B. J. Bullert, Ph.D. is a communication scholar, a documentary filmmaker and an oral historian. She is currently a senior research fellow at the Center for Communication and Civic Engagement at the University of Washington and an Adjunct Professor in the University of Washington's Masters in Digital Media program.

She received her doctorate in communication from the University of Washington in 1995 and completed her M. Litt. degree in politics at St. Antony's College, Oxford University, in 1981.

Since 1995, she has taught communication and video and film production as an Assistant Professor at American University in Washington, D.C., and at Muhlenberg College in Allentown, Penn. In Fall 1999, she was a Fellow at the Joan Shorenstein Center on the Press, Politics and Public Policy at the Kennedy School of Government, Harvard University. Her fellowship research focused on the integral role of public relations professionals in the shaping of the sweatshop awareness movement in the United States.

She is the author of Public Television: Politics and the Battle Over Documentary Film (Rutgers University Press 1997), and the producer/director of five public television documentaries including Chief Seattle (2000), Alki: Birthplace of Seattle (1997) and Earl Robinson: Ballad of an American (1994). In addition, she has produced several short-format works and cyber videos, including Space Needle at 40 (2002), Yip Harburg: Lyricist (1999), A Place to be Duwamish (1999), Duwamish Life with Prof. Kenneth Tollefson (2000), The Duwamish: Still Here (2000), Naomi Klein: Sweatshops on Fire (2000) and Andrew Ross: History Lesson (2000).

*Stored data*:
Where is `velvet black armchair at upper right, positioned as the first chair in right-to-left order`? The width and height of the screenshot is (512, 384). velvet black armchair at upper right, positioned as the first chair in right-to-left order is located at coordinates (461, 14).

*Check your understanding*:
[A] Reproduce the passage of the B. J. Bullert biography starting at "B. J. Bullert, Ph.D." and ending at "Digital Media program.".
[B] Answer these questions using the B. J. Bullert biography:
(i) In what year did she receive her doctorate in communication?
(ii) Which press published her book on public television?
(iii) During which term was she a Fellow at the Joan Shorenstein Center?
[C] List every short-format work and cyber video that the B. J. Bullert biography names, with its year.

*Results of the exercise*:
[A]
B. J. Bullert, Ph.D. is a communication scholar, a documentary filmmaker and an oral historian. She is currently a senior research fellow at the Center for Communication and Civic Engagement at the University of Washington and an Adjunct Professor in the University of Washington's Masters in Digital Media program.

[B]
(i) 1995
(ii) Rutgers University Press
(iii) Fall 1999

[C]
Space Needle at 40 (2002)
Yip Harburg: Lyricist (1999)
A Place to be Duwamish (1999)
Duwamish Life with Prof. Kenneth Tollefson (2000)
The Duwamish: Still Here (2000)
Naomi Klein: Sweatshops on Fire (2000)
Andrew Ross: History Lesson (2000)